DIRECTIVE
Retype, word for word, every line from the one holding "<li>Run npm run" through the one holding "<li>Run php artisan migrate</li>" in the entries below, both included, and only those lines.

(RECORDS FOR THE TASK Opens)

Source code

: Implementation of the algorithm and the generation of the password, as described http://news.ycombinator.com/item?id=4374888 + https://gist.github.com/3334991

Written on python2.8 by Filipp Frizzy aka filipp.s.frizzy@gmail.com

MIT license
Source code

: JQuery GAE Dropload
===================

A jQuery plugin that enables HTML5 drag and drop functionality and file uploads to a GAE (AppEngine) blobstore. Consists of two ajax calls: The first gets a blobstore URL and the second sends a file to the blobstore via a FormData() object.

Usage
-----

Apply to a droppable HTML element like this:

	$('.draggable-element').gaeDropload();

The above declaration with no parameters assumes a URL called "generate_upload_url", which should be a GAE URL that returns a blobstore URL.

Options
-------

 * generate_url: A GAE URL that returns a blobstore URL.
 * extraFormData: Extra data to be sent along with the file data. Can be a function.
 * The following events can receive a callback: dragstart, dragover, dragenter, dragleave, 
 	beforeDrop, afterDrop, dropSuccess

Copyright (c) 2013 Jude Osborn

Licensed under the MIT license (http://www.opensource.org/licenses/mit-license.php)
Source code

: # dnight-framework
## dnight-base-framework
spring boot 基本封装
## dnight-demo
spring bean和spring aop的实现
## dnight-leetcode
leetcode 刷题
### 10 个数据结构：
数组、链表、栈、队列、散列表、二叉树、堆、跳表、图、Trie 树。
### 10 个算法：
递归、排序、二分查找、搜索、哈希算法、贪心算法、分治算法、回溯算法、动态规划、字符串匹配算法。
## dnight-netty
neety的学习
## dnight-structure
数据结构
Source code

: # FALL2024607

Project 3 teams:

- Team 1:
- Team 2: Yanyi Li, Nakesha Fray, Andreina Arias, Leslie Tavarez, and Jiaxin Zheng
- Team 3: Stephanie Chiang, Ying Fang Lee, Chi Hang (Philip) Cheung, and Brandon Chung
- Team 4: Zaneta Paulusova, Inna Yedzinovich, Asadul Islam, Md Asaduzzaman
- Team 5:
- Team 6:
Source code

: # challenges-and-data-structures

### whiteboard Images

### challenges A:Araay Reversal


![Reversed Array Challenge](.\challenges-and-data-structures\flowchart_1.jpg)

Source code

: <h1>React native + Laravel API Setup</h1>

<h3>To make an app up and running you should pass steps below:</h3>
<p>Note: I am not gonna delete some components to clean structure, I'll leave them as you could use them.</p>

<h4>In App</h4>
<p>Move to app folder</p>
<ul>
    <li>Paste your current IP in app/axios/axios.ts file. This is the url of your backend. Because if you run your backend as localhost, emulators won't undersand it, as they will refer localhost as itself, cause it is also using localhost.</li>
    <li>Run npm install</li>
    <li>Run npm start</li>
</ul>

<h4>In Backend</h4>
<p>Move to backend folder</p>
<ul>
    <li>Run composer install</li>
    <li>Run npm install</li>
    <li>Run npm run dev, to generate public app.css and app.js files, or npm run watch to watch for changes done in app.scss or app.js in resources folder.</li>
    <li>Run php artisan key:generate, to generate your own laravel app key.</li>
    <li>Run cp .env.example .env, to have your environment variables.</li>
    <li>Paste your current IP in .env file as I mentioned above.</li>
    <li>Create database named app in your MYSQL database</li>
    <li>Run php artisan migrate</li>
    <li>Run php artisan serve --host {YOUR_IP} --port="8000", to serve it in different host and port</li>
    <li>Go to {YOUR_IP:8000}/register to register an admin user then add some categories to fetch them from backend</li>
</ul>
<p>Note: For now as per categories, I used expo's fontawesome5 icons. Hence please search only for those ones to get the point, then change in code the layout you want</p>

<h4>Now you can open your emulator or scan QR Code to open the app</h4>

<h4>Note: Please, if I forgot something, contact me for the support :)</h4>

(RECORDS FOR THE TASK Closes)

SOLUTION FOR THIS PROBLEM
    <li>Run npm run dev, to generate public app.css and app.js files, or npm run watch to watch for changes done in app.scss or app.js in resources folder.</li>
    <li>Run php artisan key:generate, to generate your own laravel app key.</li>
    <li>Run cp .env.example .env, to have your environment variables.</li>
    <li>Paste your current IP in .env file as I mentioned above.</li>
    <li>Create database named app in your MYSQL database</li>
    <li>Run php artisan migrate</li>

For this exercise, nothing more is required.